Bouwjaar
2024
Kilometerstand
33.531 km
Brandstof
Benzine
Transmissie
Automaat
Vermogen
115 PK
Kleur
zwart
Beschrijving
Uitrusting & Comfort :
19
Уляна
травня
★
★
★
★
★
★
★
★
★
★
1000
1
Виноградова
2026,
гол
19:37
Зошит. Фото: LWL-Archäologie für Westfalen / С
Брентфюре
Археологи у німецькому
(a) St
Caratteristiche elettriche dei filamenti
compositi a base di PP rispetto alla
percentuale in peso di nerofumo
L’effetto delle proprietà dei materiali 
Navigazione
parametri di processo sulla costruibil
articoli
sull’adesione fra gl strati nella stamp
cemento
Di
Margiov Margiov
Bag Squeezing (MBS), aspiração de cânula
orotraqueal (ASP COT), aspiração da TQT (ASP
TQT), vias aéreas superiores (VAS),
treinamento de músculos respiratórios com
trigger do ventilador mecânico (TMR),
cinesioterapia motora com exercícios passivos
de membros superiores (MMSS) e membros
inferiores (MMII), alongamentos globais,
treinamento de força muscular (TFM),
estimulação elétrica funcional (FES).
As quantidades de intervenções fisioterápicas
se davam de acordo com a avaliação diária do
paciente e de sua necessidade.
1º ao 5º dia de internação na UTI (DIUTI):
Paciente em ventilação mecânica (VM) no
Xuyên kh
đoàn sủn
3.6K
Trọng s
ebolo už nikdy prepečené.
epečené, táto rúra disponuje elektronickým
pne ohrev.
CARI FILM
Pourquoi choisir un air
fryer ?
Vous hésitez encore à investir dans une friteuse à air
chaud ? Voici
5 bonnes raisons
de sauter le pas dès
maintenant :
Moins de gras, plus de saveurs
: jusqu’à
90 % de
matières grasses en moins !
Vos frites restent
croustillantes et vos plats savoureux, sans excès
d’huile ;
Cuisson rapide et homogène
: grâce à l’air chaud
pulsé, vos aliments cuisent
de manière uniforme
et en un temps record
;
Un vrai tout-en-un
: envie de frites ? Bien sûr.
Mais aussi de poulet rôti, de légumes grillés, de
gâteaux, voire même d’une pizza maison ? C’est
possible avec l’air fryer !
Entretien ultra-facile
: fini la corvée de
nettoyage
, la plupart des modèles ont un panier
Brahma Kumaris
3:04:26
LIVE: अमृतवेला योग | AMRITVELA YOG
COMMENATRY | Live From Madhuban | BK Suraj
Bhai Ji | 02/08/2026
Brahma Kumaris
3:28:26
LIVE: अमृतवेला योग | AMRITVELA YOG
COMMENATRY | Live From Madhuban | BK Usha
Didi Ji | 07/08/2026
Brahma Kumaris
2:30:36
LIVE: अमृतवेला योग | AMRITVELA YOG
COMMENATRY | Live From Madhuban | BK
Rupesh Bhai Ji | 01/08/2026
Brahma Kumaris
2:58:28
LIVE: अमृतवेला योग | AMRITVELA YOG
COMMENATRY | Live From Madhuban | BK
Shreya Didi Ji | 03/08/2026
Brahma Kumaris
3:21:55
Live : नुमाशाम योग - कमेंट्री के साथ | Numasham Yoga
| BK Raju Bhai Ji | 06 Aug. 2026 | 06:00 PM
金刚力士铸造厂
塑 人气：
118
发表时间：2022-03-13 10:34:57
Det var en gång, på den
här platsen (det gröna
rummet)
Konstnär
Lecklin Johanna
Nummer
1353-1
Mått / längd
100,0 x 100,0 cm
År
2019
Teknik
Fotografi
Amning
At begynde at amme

☆ ☆ ☆ ☆ ☆ ☆ ☆

(Your task) Pull out every line of the data above that contains the string "COMMENATRY", and list those lines in full.

(Response area)
COMMENATRY | Live From Madhuban | BK Suraj
COMMENATRY | Live From Madhuban | BK Usha
COMMENATRY | Live From Madhuban | BK
COMMENATRY | Live From Madhuban | BK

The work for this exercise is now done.